Dedham school officials didn’t respond to an e-mail seeking comment. Brian E. Lewis, the lawyer representing the three defendants — Dedham Superintendent Michael J. Welch, Dedham High School principal Jim Forrest, and athletic director Stephen Traister — e-mailed a copy of the answer filed in response to the suit. In it, the defendants deny the allegations but say that even if true, there was “a superseding state interest” in making the decision at issue in the complaint.
Harvey Silverglate, a lawyer who specializes in First Amendment cases, said the lawsuit is among several filed “around the country by plaintiffs who claim to be victimized by the increasing politicization of education.” In his view, it has “a rough uphill climb because the school has a very broad pedagogical authority,” but does that authority also mean that every faculty member and coach must share the same political view? “I guess the outcome might turn on which persona emerges as the primary one — coach or parent,” said Silverglate.
So far, there’s no evidence Flynn imposed his politics on the locker room. What he did was build a successful football program. The year before he was hired, the team had a 1-10 season. Since 2017, the team has compiled an overall 19-14 record. As a coach, Flynn seemed to be well-liked and respected.....
At least he didn't create a Holocau$t™ like the coach in Duxbury, who had a win-at-all-costs, leave-it-all-on-the-field style of play that helped mask a very different team culture, and that wasn't all that was wrong at the school:
"The superintendent of the Duxbury school system is leaving the district with two years left in his contract after back-to-back controversies rocked the South Shore town this spring. He has been appointed to the top job in the North Attleborough schools, pending contract negotiations.
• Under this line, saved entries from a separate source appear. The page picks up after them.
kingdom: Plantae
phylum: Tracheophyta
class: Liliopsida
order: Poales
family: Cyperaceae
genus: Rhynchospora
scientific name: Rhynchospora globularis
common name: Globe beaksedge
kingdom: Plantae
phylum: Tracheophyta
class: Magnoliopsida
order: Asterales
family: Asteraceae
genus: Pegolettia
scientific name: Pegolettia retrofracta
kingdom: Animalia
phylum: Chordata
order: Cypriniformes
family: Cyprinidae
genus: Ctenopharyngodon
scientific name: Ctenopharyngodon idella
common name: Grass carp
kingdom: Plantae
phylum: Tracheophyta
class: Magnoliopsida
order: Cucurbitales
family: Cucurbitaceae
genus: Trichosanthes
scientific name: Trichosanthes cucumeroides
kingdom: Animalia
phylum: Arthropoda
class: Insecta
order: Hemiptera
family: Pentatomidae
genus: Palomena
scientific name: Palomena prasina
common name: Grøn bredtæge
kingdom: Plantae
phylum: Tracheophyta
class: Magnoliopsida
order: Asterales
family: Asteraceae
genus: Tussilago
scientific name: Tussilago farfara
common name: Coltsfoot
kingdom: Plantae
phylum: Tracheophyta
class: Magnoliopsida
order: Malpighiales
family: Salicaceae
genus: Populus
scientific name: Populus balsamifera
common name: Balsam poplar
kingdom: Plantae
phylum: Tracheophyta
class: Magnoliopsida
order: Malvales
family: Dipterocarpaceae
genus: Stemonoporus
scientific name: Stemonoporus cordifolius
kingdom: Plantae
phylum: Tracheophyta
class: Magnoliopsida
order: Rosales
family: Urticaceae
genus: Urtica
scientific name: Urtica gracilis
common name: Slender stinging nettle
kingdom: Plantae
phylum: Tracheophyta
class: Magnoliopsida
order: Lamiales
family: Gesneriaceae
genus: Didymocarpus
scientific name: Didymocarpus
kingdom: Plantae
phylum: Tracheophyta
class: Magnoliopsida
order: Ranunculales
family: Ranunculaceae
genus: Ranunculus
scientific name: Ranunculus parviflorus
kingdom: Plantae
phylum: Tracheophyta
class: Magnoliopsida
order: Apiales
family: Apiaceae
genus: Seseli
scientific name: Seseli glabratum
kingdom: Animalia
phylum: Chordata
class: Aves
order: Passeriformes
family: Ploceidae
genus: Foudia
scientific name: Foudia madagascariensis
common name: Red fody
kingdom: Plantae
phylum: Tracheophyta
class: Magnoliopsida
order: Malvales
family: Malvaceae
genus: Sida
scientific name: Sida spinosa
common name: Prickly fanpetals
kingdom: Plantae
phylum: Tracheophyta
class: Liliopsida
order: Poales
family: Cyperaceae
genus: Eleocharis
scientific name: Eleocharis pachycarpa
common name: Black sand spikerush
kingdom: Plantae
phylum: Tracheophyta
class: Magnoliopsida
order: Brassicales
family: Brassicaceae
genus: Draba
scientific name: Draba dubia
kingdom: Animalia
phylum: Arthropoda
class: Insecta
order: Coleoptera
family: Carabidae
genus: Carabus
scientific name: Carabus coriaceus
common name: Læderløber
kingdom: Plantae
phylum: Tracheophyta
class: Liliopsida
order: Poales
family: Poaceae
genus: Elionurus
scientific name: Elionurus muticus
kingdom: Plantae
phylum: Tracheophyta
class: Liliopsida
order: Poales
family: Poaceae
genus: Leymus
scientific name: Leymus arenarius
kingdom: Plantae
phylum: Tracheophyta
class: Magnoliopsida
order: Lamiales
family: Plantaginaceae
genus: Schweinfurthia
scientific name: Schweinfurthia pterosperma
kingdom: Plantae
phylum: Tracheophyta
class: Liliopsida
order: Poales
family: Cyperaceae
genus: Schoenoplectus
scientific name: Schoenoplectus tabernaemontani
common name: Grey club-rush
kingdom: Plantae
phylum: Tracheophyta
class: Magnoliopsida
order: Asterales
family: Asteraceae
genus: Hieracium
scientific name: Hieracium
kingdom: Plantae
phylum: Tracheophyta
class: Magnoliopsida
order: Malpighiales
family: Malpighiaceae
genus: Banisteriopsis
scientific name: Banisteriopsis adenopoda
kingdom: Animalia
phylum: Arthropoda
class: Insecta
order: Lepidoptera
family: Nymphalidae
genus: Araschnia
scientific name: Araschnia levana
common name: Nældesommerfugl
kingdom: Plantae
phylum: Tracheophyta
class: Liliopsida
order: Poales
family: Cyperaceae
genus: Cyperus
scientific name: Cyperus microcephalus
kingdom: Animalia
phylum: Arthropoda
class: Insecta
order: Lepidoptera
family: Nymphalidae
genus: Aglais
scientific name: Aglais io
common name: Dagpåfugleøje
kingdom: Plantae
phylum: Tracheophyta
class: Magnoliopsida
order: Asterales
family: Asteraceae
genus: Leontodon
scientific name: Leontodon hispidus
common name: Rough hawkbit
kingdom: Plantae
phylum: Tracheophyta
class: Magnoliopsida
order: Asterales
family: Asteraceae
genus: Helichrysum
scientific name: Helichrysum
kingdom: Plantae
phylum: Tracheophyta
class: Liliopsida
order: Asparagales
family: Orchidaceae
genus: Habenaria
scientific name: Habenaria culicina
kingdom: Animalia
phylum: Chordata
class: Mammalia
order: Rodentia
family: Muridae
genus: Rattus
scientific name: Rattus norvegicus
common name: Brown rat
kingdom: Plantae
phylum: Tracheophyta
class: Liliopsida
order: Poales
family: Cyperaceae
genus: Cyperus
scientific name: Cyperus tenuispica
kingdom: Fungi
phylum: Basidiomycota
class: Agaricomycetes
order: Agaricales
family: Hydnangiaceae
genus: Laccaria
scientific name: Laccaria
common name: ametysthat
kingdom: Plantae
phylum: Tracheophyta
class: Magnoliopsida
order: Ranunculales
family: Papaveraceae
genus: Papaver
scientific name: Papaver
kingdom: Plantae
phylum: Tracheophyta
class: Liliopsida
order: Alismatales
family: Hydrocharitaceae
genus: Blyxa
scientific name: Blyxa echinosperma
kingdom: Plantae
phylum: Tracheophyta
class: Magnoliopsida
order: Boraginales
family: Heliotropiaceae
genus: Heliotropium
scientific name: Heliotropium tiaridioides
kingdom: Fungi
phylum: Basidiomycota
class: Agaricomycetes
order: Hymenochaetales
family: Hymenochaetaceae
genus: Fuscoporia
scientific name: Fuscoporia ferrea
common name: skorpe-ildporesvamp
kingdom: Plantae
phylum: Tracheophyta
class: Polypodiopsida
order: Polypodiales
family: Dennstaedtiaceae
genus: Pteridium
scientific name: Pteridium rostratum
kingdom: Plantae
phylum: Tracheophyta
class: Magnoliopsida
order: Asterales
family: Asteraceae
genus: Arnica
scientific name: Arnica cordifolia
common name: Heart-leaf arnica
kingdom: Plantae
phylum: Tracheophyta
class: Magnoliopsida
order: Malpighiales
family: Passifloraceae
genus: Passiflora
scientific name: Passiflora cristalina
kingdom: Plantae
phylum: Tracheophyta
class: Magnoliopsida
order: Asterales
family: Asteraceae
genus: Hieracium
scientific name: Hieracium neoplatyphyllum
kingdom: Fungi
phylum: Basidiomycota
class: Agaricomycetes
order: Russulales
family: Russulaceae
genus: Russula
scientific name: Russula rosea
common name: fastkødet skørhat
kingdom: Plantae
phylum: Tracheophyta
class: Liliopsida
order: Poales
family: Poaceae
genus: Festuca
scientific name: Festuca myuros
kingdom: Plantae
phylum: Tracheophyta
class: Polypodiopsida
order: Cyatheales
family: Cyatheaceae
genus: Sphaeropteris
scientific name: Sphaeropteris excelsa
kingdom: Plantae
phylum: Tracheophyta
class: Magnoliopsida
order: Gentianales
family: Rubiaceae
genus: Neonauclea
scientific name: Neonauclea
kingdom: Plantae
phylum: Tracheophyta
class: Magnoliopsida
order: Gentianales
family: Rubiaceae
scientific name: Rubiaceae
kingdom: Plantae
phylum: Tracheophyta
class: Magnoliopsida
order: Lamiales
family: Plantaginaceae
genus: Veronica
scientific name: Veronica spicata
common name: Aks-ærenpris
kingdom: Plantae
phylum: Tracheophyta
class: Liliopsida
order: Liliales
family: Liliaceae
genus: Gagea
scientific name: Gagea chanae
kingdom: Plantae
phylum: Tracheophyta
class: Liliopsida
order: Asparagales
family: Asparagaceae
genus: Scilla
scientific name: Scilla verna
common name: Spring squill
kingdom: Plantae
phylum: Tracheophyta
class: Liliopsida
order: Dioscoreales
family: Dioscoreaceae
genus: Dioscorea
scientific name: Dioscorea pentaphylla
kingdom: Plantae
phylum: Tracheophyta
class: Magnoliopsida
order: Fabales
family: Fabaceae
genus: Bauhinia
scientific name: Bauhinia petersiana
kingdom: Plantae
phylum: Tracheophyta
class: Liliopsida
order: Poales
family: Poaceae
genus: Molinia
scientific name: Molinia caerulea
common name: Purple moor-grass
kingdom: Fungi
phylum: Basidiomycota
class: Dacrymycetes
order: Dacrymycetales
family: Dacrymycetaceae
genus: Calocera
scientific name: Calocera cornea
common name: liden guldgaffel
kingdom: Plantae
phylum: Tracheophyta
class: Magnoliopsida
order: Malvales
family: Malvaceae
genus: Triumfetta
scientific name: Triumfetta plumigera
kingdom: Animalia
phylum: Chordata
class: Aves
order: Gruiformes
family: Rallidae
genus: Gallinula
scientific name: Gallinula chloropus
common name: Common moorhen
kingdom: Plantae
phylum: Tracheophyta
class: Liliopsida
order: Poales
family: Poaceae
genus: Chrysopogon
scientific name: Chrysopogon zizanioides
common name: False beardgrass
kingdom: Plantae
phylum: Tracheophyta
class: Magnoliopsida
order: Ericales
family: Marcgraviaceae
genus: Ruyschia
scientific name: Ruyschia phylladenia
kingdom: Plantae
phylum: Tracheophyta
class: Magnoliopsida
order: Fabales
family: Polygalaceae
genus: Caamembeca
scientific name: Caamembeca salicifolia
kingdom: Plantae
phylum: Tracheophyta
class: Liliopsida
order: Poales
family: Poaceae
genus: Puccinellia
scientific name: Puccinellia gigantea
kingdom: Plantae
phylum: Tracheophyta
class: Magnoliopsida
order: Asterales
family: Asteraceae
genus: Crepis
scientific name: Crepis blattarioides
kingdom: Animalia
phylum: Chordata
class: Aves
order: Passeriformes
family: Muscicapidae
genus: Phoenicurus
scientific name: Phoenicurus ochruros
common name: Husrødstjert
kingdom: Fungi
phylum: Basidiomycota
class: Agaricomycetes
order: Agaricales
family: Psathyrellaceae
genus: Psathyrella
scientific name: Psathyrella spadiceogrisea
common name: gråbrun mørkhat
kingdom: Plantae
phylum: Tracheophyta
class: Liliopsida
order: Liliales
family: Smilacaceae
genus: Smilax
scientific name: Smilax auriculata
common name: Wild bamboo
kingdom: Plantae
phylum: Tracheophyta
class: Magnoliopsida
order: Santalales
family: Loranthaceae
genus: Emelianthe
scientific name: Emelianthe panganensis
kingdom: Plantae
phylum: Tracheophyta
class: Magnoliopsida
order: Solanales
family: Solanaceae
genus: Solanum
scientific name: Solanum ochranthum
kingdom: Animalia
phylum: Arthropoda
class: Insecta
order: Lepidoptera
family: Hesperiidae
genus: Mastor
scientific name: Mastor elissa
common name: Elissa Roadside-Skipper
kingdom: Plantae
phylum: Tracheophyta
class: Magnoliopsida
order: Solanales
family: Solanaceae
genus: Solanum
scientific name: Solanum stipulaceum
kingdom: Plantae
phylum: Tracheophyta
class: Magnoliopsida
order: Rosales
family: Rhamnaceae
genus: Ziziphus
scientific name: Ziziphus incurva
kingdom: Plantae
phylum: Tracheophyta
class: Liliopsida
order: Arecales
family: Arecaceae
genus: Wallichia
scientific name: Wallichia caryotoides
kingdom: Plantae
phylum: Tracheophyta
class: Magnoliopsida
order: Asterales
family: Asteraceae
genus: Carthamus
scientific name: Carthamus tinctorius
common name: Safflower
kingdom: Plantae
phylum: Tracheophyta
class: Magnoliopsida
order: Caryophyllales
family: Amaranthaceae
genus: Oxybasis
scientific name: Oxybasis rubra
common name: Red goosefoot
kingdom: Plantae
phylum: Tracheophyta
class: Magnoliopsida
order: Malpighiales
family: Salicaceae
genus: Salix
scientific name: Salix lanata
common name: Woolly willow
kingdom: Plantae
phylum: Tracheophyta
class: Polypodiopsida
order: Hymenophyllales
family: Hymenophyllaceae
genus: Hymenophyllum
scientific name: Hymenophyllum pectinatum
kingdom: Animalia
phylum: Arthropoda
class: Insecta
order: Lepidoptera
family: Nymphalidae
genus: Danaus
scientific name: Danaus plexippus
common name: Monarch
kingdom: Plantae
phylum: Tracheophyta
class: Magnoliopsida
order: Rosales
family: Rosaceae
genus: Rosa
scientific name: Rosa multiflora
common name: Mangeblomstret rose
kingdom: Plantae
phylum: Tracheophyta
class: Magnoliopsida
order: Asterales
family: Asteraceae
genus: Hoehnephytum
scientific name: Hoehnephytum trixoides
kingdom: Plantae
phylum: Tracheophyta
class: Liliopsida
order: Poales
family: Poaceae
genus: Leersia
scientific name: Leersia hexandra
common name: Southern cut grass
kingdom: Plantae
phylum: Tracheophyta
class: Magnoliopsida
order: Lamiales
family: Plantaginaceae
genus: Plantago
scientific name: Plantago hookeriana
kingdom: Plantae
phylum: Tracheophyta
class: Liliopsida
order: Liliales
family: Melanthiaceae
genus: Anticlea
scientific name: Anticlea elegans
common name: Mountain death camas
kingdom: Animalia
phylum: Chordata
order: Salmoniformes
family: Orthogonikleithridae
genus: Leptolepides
John Antonucci’s four-year tenure at the helm of the Duxbury Public Schools ended turbulently, after two scandals this spring prompted the firing of two of the high school’s championship-winning varsity coaches. Dave Maimaron, the high school’s popular but controversial football coach, was dismissed after players used Holocaust-related play calls during a game in March. The Globe also found that Maimaron fostered an unprofessional and vulgar culture over his 15-year run as head coach. Within two weeks came an unrelated crisis of even greater proportions: A Duxbury family accused John Blake — a physical education teacher who also coached the Duxbury boys hockey team since 2003 — of repeatedly sexually assaulting their son in the mid-2000s, creating a life of addiction and torment that ended in his death by overdose at age 27....."
That's a major misconduct, and can you imagine the mental health crisis the kid must have had after being left to fend for himself?